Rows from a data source
▼

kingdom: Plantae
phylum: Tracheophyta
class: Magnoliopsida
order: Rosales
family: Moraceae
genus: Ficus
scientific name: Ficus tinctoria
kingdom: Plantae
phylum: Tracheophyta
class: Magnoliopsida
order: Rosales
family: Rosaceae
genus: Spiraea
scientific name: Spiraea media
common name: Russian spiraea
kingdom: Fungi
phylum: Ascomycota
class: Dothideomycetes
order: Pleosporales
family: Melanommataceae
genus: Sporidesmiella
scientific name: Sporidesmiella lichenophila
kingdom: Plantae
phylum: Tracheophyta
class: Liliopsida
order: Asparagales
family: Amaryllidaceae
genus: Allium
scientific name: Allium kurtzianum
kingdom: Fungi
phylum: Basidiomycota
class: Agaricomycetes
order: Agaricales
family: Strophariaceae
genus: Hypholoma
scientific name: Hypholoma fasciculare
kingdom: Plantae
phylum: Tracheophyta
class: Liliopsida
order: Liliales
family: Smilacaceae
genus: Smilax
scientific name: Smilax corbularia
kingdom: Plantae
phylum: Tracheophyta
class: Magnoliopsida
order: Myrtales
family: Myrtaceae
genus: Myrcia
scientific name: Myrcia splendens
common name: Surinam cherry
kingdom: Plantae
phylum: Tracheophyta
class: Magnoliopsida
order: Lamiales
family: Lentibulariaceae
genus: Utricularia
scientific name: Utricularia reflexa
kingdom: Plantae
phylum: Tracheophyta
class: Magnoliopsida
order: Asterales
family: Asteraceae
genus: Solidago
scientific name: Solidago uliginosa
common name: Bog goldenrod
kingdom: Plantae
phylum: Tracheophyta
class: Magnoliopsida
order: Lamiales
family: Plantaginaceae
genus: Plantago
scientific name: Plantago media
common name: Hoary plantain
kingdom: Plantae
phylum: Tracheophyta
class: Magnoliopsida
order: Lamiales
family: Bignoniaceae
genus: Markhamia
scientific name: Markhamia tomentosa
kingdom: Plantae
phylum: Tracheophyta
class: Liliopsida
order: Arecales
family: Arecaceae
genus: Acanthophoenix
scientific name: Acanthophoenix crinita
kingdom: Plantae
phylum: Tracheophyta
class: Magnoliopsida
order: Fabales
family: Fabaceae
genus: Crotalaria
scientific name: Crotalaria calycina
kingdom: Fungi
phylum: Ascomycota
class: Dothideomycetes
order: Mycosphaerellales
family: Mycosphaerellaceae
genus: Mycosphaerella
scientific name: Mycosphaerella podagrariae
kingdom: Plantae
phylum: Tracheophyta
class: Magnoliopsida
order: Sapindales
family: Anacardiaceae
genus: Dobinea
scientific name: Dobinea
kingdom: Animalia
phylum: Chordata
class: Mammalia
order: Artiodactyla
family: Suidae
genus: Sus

▲

**PROBLEM REQUIREMENTS**
Retype every line of the rows above without changing a single character.

**CORRECT OUTPUT**
kingdom: Plantae
phylum: Tracheophyta
class: Magnoliopsida
order: Rosales
family: Moraceae
genus: Ficus
scientific name: Ficus tinctoria
kingdom: Plantae
phylum: Tracheophyta
class: Magnoliopsida
order: Rosales
family: Rosaceae
genus: Spiraea
scientific name: Spiraea media
common name: Russian spiraea
kingdom: Fungi
phylum: Ascomycota
class: Dothideomycetes
order: Pleosporales
family: Melanommataceae
genus: Sporidesmiella
scientific name: Sporidesmiella lichenophila
kingdom: Plantae
phylum: Tracheophyta
class: Liliopsida
order: Asparagales
family: Amaryllidaceae
genus: Allium
scientific name: Allium kurtzianum
kingdom: Fungi
phylum: Basidiomycota
class: Agaricomycetes
order: Agaricales
family: Strophariaceae
genus: Hypholoma
scientific name: Hypholoma fasciculare
kingdom: Plantae
phylum: Tracheophyta
class: Liliopsida
order: Liliales
family: Smilacaceae
genus: Smilax
scientific name: Smilax corbularia
kingdom: Plantae
phylum: Tracheophyta
class: Magnoliopsida
order: Myrtales
family: Myrtaceae
genus: Myrcia
scientific name: Myrcia splendens
common name: Surinam cherry
kingdom: Plantae
phylum: Tracheophyta
class: Magnoliopsida
order: Lamiales
family: Lentibulariaceae
genus: Utricularia
scientific name: Utricularia reflexa
kingdom: Plantae
phylum: Tracheophyta
class: Magnoliopsida
order: Asterales
family: Asteraceae
genus: Solidago
scientific name: Solidago uliginosa
common name: Bog goldenrod
kingdom: Plantae
phylum: Tracheophyta
class: Magnoliopsida
order: Lamiales
family: Plantaginaceae
genus: Plantago
scientific name: Plantago media
common name: Hoary plantain
kingdom: Plantae
phylum: Tracheophyta
class: Magnoliopsida
order: Lamiales
family: Bignoniaceae
genus: Markhamia
scientific name: Markhamia tomentosa
kingdom: Plantae
phylum: Tracheophyta
class: Liliopsida
order: Arecales
family: Arecaceae
genus: Acanthophoenix
scientific name: Acanthophoenix crinita
kingdom: Plantae
phylum: Tracheophyta
class: Magnoliopsida
order: Fabales
family: Fabaceae
genus: Crotalaria
scientific name: Crotalaria calycina
kingdom: Fungi
phylum: Ascomycota
class: Dothideomycetes
order: Mycosphaerellales
family: Mycosphaerellaceae
genus: Mycosphaerella
scientific name: Mycosphaerella podagrariae
kingdom: Plantae
phylum: Tracheophyta
class: Magnoliopsida
order: Sapindales
family: Anacardiaceae
genus: Dobinea
scientific name: Dobinea
kingdom: Animalia
phylum: Chordata
class: Mammalia
order: Artiodactyla
family: Suidae
genus: Sus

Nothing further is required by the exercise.